David Lake


David Lake




David has lived in La Sal for six years.

Raised in Castle Dale, Utah, in a family of avid outdoorsmen, David spent a lot of time outside hiking, hunting, four-wheeling, etc.  He loves to be outdoors and especially to see wildlife.  In fact, that is part of what drew him to La Sal in the first place, it’s proximity to outdoor opportunities in the La Sal and Blue Mountains and the red rock desert.  (Estimates say there are over three hundred bears on the south side of the La Sals alone.)  David is constantly hiking around the area exploring all the nooks and crannies looking for wildlife, seeing new country, and shed-horn hunting.  Shed-horns are antlers that are shed by deer and elk every year.  His stockpile of antlers is continually growing.  When asked if he ever gets lost, he says, “I’ve never gotten lost.  Just delayed”

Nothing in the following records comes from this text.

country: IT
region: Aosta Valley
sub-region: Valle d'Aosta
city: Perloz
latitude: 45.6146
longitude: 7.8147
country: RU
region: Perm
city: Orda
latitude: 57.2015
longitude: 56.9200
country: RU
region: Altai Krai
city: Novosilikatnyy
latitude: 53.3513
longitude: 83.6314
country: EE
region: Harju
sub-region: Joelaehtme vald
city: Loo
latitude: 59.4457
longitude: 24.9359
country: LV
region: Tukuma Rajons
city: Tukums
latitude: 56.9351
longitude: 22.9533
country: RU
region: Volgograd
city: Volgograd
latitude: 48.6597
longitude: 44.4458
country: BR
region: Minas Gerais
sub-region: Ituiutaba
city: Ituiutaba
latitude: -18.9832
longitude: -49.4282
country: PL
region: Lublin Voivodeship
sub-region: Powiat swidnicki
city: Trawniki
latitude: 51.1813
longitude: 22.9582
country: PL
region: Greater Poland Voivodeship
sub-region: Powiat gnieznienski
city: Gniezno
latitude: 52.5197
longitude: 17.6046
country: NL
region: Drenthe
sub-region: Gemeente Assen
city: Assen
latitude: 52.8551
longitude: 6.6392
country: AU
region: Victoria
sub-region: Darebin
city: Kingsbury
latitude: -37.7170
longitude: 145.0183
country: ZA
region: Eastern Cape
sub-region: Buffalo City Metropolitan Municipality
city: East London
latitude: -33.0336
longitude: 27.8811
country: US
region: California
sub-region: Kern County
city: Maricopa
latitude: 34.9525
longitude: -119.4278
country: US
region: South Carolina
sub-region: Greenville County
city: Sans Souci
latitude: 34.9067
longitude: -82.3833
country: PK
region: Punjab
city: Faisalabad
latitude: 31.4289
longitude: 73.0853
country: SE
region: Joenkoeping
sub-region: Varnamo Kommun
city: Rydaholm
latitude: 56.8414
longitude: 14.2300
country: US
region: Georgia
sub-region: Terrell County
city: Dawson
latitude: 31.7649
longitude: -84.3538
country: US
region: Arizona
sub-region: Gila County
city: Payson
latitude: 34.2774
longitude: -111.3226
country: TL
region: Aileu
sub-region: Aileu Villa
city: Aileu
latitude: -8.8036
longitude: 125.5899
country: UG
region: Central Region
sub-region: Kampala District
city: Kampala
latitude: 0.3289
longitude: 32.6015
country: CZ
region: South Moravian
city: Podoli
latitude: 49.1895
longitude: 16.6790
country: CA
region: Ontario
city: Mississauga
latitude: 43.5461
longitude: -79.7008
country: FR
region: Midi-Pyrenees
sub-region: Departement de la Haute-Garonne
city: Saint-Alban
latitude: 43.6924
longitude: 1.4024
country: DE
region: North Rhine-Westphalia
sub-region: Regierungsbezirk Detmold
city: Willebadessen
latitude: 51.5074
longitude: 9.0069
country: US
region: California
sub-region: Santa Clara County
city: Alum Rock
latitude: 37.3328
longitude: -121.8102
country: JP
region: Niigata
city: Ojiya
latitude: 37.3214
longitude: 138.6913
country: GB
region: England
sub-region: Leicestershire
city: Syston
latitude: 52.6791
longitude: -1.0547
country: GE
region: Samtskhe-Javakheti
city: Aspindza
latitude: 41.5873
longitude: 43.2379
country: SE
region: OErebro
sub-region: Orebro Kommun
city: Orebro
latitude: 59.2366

David has a knack for seeing wildlife.  Some would say he attracts it, because animals seem to always turn up wherever he goes.  One extreme example is when he was chased by a mountain lion in the Bookcliffs.  He was on a four-wheeler when a mountain lion ran across the road in front of him and dissappeared behind a ridge.  David stopped, got off the four-wheeler, and hiked to the top of the ridge with his video camera to get a shot of the cat.  He was looking through the lens of the camera and lost sight of the animal.  He took his eye away from the camera and scanned the area when he saw movement in the tall grass.  It was the lion, walking directly towards him.  David started to back off when suddenly the lion growled and began to run, right for him.  David turned and burned.  He reached the four-wheeler, turned it on, and gunned it.  But the four-wheeler didn’t budge.  The parking brake was on.  By the time he released the brake and started going the mountain lion was only ten feet behind him.  The roar of the engine deterred the big cat only for a moment, long enough for David to get away.  When there was a safe distance between them, David stopped and looked back.  The cat crept towards him.  Then ran at him, again.  David took off again.  The cat stopped.  David stopped, thinking the animal would be frightened enough to run off by now.  But the lion ran at him a third time.  By now David realized he was on the menu so he floored it as fast as he could and got as far away from the mountain lion as possible.  David has had so many other encounters with mountain lions, although not as threatening as this one, that his brothers have nicknamed him “Cat Nip.”




All the time David spends outdoors transfers through his fingertips onto elements found there: stone, wood, and antlers.  He started out etching on stone with an electric engraving tool over twelve years ago.  His ability to draw has come natural to him ever since he was a child.  He’s even produced a few impressive paintings.  After engraving about two hundred scenes into stone in seven years he got a little bored and wanted to do something more three-dimensional.  So, after being inspired by some carvings done by Ron Ramsey, he excitedly decided to turn it up a notch.  He was going to carve something.  He started with a slab of cottonwood, a Dremel tool and some bits.  There was a slight learning curve with figuring out what effect each bit could produce.  It was slow going.  But he readily absorbed the new techniques, which combined with his natural artistic abilities, he was largely confident with his skill by the time he was finished with his first piece.





11antler carving






He has done thirty-five wood carvings and four on antlers so far.  With each progressive piece that he does the detail becomes more intricate and the dimension more realistic.  The biggest piece he’s done was a large scene on walnut that was about four feet by two and a half feet.  He’s done two pieces for the Rocky Mt. Elk Foundation, and he’s received an Honorable Mention at the San Juan County Fair for his work.




Currently, David works as a welder’s helper and pipe fitter for Ivor Bradshaw (read Ivor’s story here), but when it comes to his art he knows no bounds and is working his way toward carving full time.  Doing  doors, mantles, and larger signs.  David Lake will soon be a name to look for when needing custom carvings for high-end homes, cabins, and businesses.